[Assignment]: Copy every record exactly, and keep the pictures out.

[Stored dataset items]
******************************

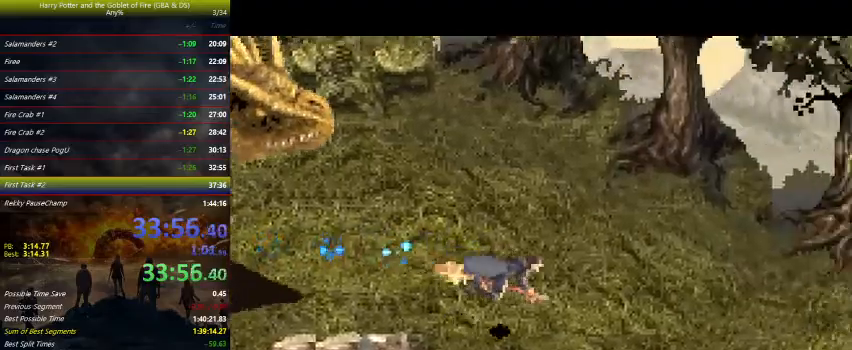
Gameplay with keyboard and mouse; each line is a JSON object with the keys held at the frame after it. "events" lists presses ("down") and releases ("up") of "a", "ctrl", "d", "down", "e", "escape", "f", "f1", "f4", "left", "q", "r", "return", "right", "s", "shift", "tab", "up", "w" and "z" between this image and that frame as [ms after this image, input, new state], when the widget could be followed in between. No other keys are recorded. Mouse buttons are not recorded. Not read: mouse_move.
{"keys": ["right"], "events": []}
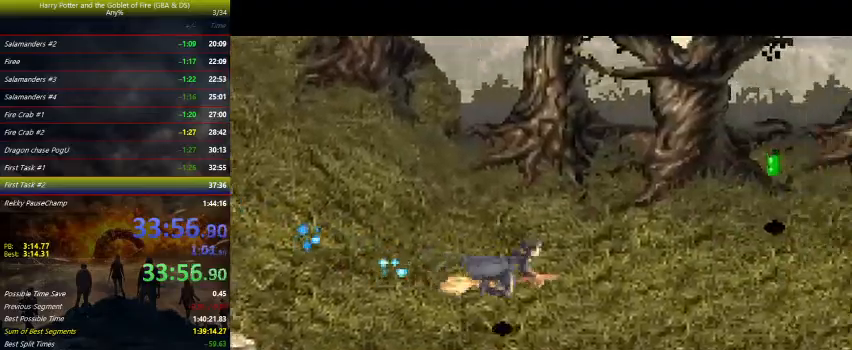
{"keys": ["right"], "events": [[300, "up", "down"], [433, "up", "up"]]}
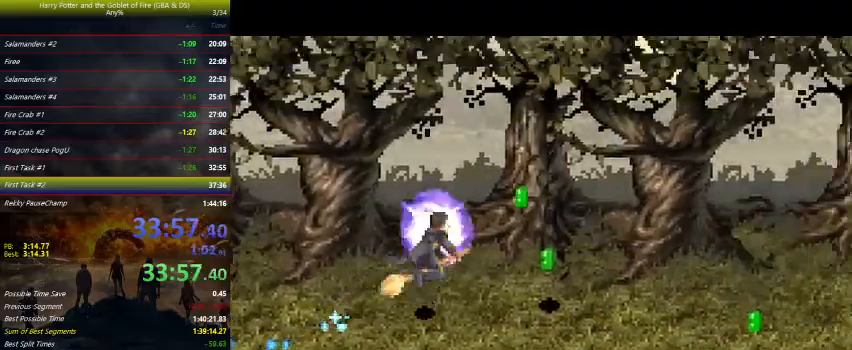
{"keys": ["right"], "events": [[200, "down", "down"], [267, "down", "up"]]}
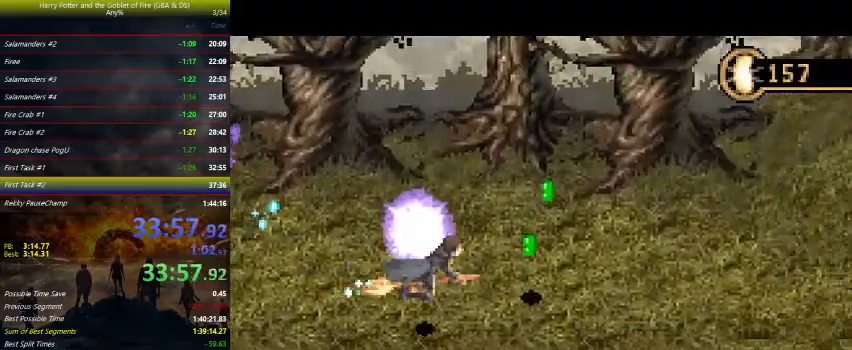
{"keys": ["right"], "events": []}
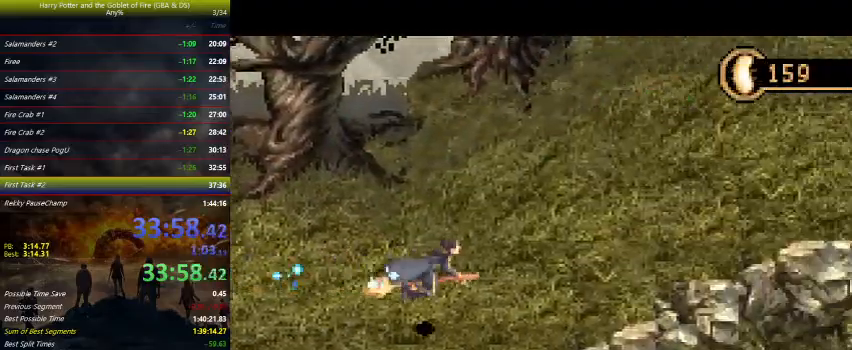
{"keys": ["right"], "events": []}
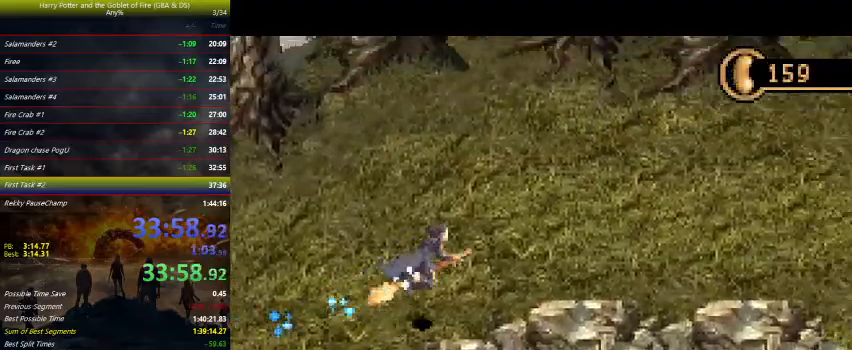
{"keys": ["right"], "events": []}
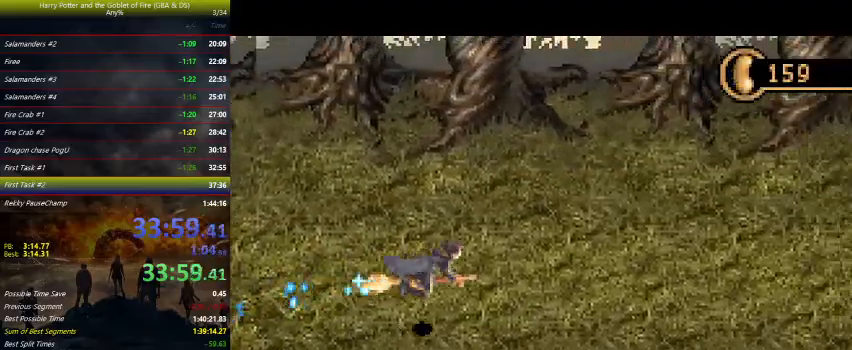
{"keys": ["right"], "events": []}
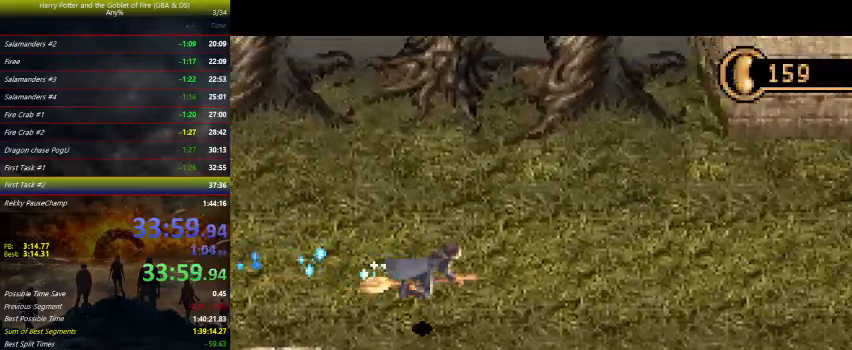
{"keys": ["right"], "events": []}
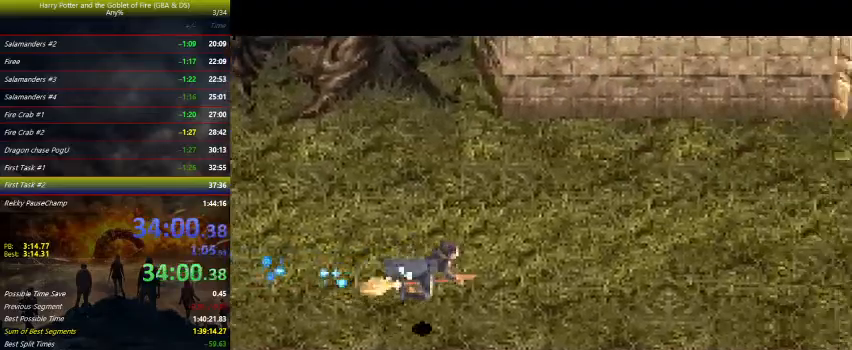
{"keys": ["right"], "events": []}
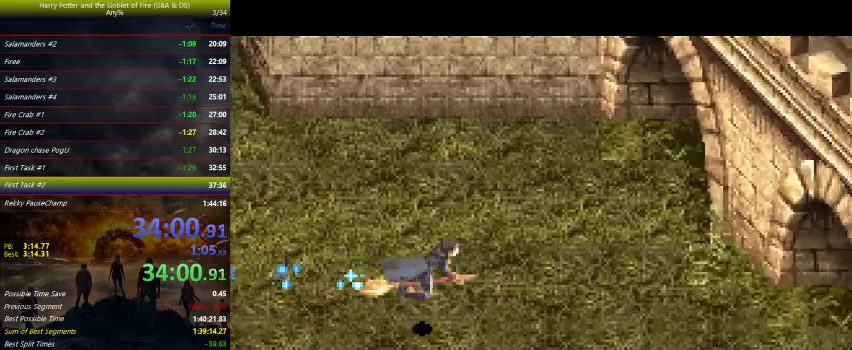
{"keys": ["right"], "events": []}
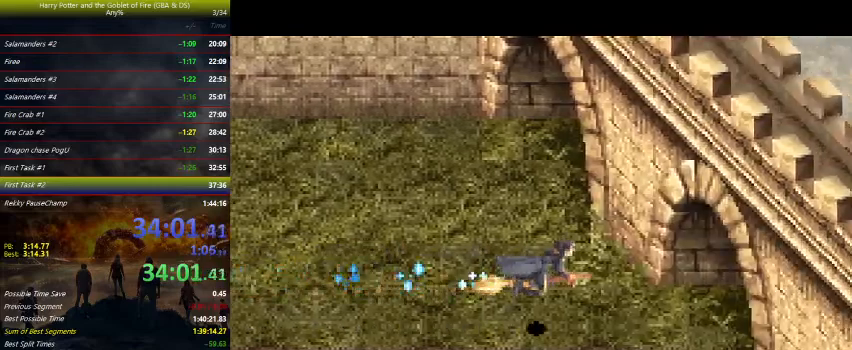
{"keys": ["right"], "events": []}
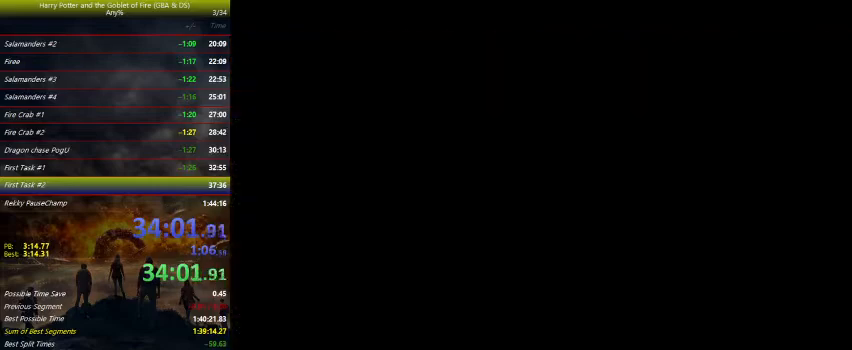
{"keys": ["right"], "events": []}
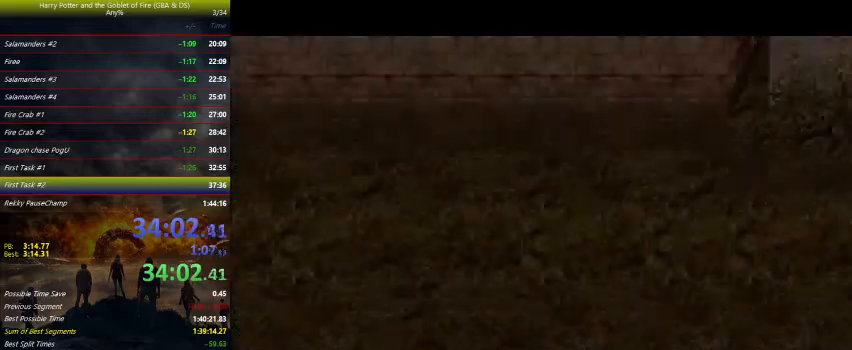
{"keys": ["right"], "events": []}
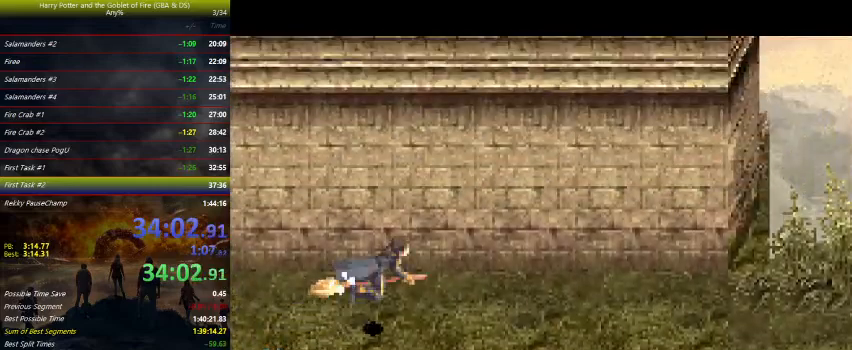
{"keys": ["right"], "events": []}
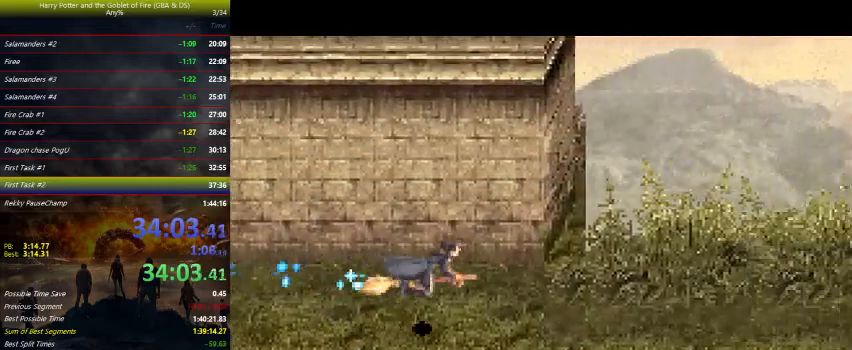
{"keys": ["right"], "events": []}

******************************

[Task output]:
Gameplay with keyboard and mouse; each line is a JSON object with the keys held at the frame after it. "events" lists presses ("down") and releases ("up") of "a", "ctrl", "d", "down", "e", "escape", "f", "f1", "f4", "left", "q", "r", "return", "right", "s", "shift", "tab", "up", "w" and "z" between this image and that frame as [ms after this image, input, new state], when the widget could be followed in between. No other keys are recorded. Mouse buttons are not recorded. Not read: mouse_move.
{"keys": ["right"], "events": []}
{"keys": ["right"], "events": [[300, "up", "down"], [433, "up", "up"]]}
{"keys": ["right"], "events": [[200, "down", "down"], [267, "down", "up"]]}
{"keys": ["right"], "events": []}
{"keys": ["right"], "events": []}
{"keys": ["right"], "events": []}
{"keys": ["right"], "events": []}
{"keys": ["right"], "events": []}
{"keys": ["right"], "events": []}
{"keys": ["right"], "events": []}
{"keys": ["right"], "events": []}
{"keys": ["right"], "events": []}
{"keys": ["right"], "events": []}
{"keys": ["right"], "events": []}
{"keys": ["right"], "events": []}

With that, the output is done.